» Data under study:

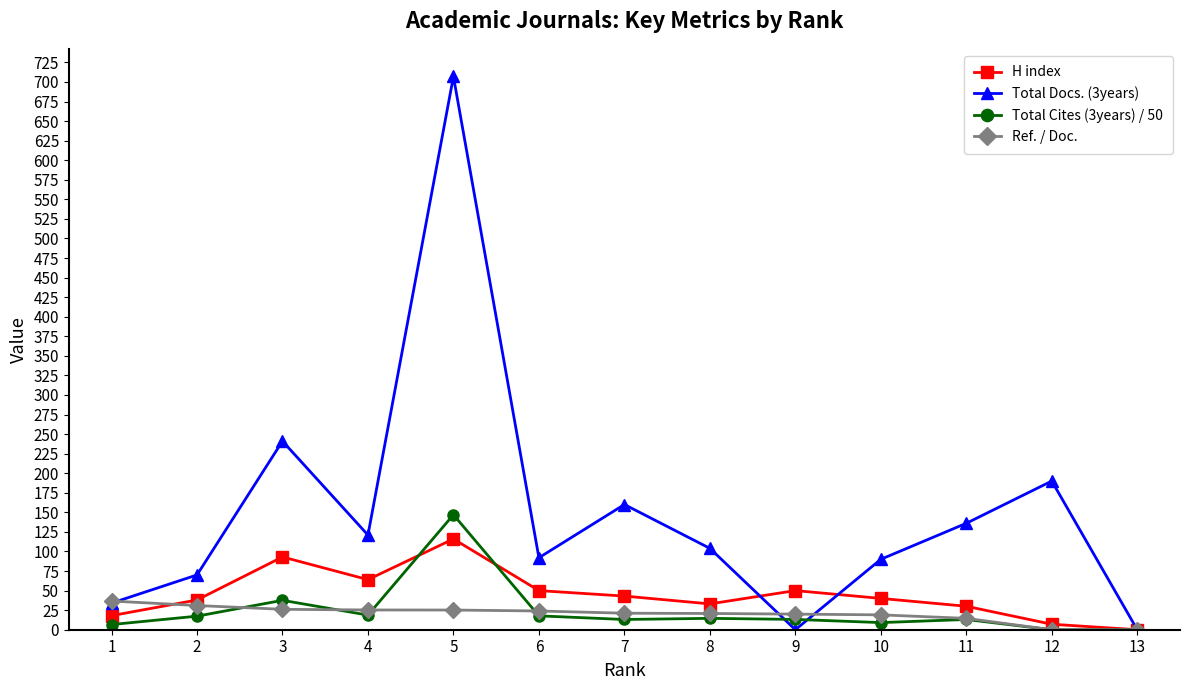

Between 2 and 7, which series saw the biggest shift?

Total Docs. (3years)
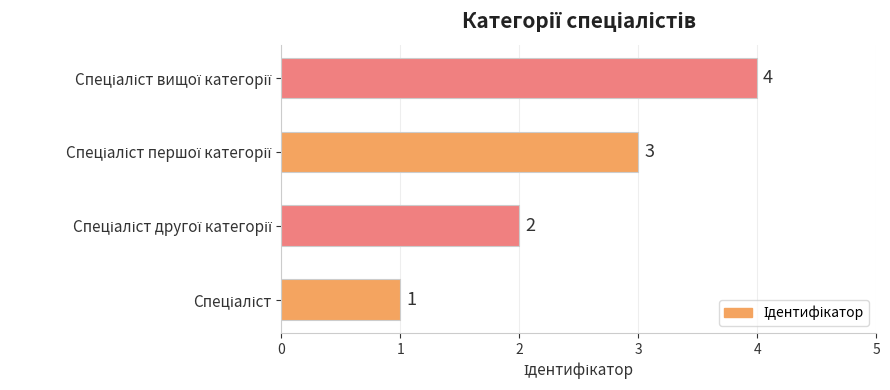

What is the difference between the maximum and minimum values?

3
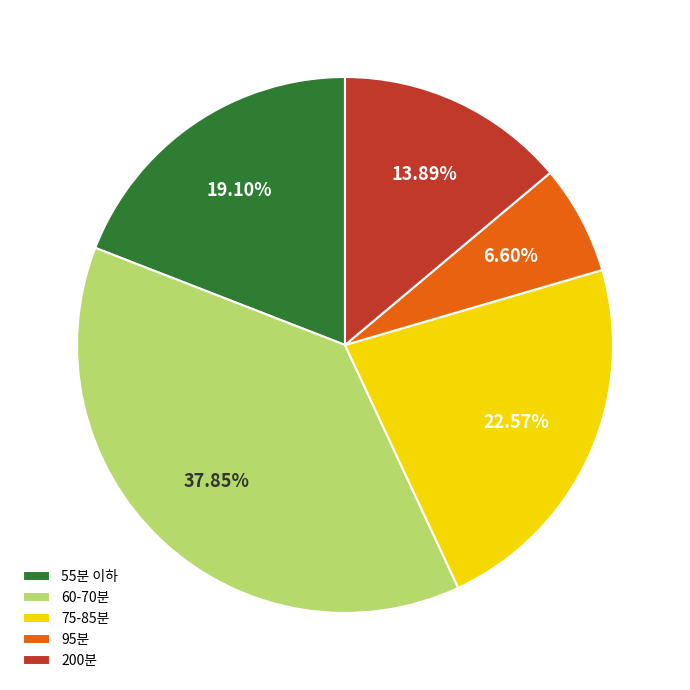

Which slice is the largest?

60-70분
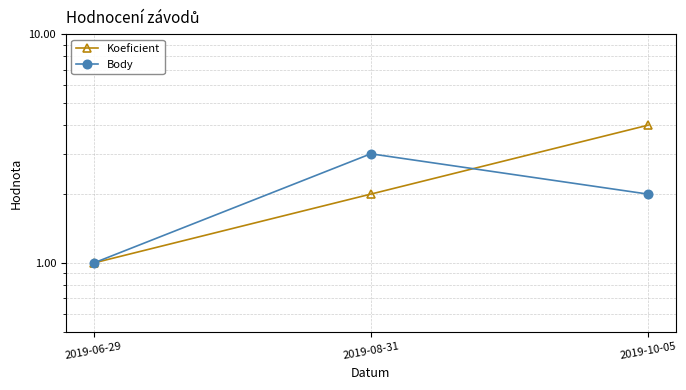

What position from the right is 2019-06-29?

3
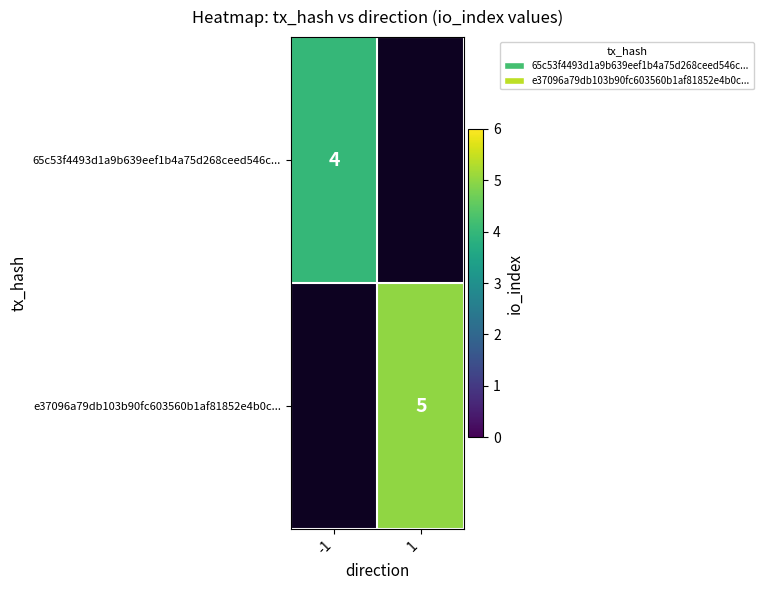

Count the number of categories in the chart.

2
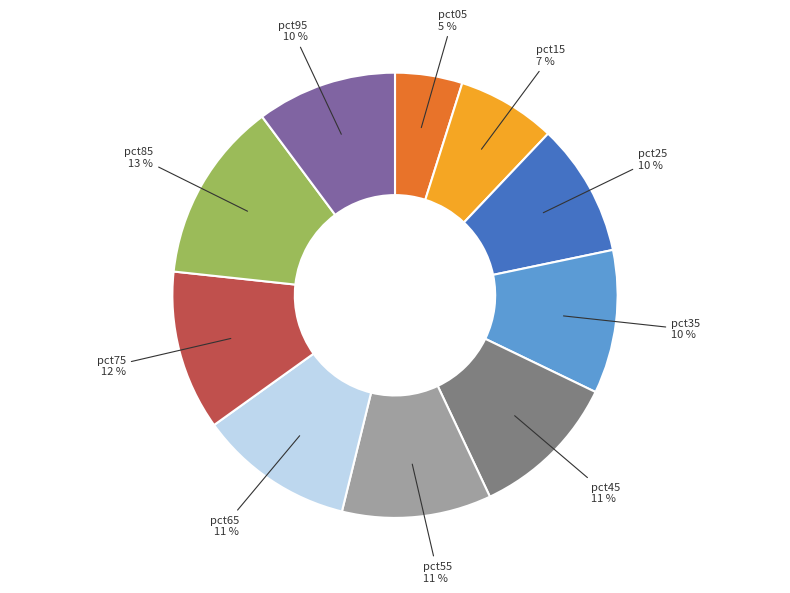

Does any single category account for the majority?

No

» Work to be completed: Copy the text of every entry above word for word, leaving out the pictures.

» Solution to this task:
Between 2 and 7, which series saw the biggest shift?

Total Docs. (3years)

What is the difference between the maximum and minimum values?

3

Which slice is the largest?

60-70분

What position from the right is 2019-06-29?

3

Count the number of categories in the chart.

2

Does any single category account for the majority?

No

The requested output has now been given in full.